__DIRECTIONS__:
1 – In the Treasury bond passage, on what date will the 25-year bond be reissued?
2 – Please copy the Treasury bond passage word for word, beginning at "Tanzania’s domestic debt" and stopping after "of Treasury bonds.".
3 – Carry on the Treasury bond passage, picking up right after its last sentence about the 25-year bond on the Dar es Salaam Stock Exchange.

__EXERCISE PASSAGE__:
____________

Prior to the conclusion of the 2023–2024 fiscal year, the central bank announced plans to reopen 10-year, 15–year, 20–year, and 25–year Treasury bonds. The first event of this plan will be a tender auction for a 20-year bond on February 21 at an interest rate of 15.49 percent.

The bond with the highest interest rate, a 25-year bond, will be reissued on March 6.

According to the BoT’s official auction calendar, at least eight more bond tenders in the four maturity categories will be floated before the end of June, with interest rates starting at 11.44 percent for the 10-year coupon.

Tanzania’s domestic debt was at Tsh30.67 trillion ($12.03 billion) by the end of December 2023, a Tsh485.4 billion ($190.35 million) rise from November, according to the BoT’s monthly review report for January, which was released this week.

According to the report, 75.5 percent or more of the domestic debt stock was made up of Treasury bonds.

Since its debut in April 2021 on the Dar es Salaam Stock Exchange, the 25-year bond has gained significant traction on the DSE, greatly surpassing the popularity of shorter-term options.

____________

__INFORMATION__:
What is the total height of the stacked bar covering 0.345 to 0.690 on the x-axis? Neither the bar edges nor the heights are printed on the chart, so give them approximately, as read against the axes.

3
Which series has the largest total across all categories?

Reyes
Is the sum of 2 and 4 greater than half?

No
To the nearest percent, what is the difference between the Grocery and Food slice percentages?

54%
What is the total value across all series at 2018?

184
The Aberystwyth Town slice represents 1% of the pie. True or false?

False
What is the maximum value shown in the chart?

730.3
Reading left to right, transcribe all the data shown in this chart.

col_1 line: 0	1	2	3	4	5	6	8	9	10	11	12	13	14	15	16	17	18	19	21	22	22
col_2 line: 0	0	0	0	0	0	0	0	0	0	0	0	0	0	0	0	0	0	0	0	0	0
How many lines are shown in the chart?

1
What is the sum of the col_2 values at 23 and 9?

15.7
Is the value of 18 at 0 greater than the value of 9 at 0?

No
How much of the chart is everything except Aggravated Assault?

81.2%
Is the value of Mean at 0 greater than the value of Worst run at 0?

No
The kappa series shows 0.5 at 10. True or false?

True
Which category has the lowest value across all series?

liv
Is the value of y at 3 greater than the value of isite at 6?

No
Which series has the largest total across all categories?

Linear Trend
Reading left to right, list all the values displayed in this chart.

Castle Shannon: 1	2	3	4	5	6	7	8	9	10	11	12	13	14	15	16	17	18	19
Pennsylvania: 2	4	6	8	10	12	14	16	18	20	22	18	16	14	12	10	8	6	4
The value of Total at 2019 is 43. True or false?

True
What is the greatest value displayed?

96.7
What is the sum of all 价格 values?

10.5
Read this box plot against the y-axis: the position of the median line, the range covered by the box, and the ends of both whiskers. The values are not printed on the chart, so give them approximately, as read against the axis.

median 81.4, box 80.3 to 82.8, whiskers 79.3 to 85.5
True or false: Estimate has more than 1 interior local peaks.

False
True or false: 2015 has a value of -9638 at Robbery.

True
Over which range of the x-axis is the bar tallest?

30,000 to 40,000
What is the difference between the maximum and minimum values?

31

____________

__RESULTS OF THE TASKS__:
1 – March 6.

2 –
Tanzania’s domestic debt was at Tsh30.67 trillion ($12.03 billion) by the end of December 2023, a Tsh485.4 billion ($190.35 million) rise from November, according to the BoT’s monthly review report for January, which was released this week.

According to the report, 75.5 percent or more of the domestic debt stock was made up of Treasury bonds.

3 –
According to the report, the most recent auction in December brought in a total of Tsh493.1 billion ($193.37 million) in offers, with Tsh420.7 billion ($164.98 million) coming from winning bids.

The bond will support government initiatives to expand the financial markets in the nation, stretch the maturity profile of domestic debt, and generate money to close budget deficit gaps. It will also act as an anchor for other market instruments, including corporate bonds and mortgage financing.

Its set coupon rate of 15.95%, exemption from withholding tax, and semi-annual interest payment are its main draws.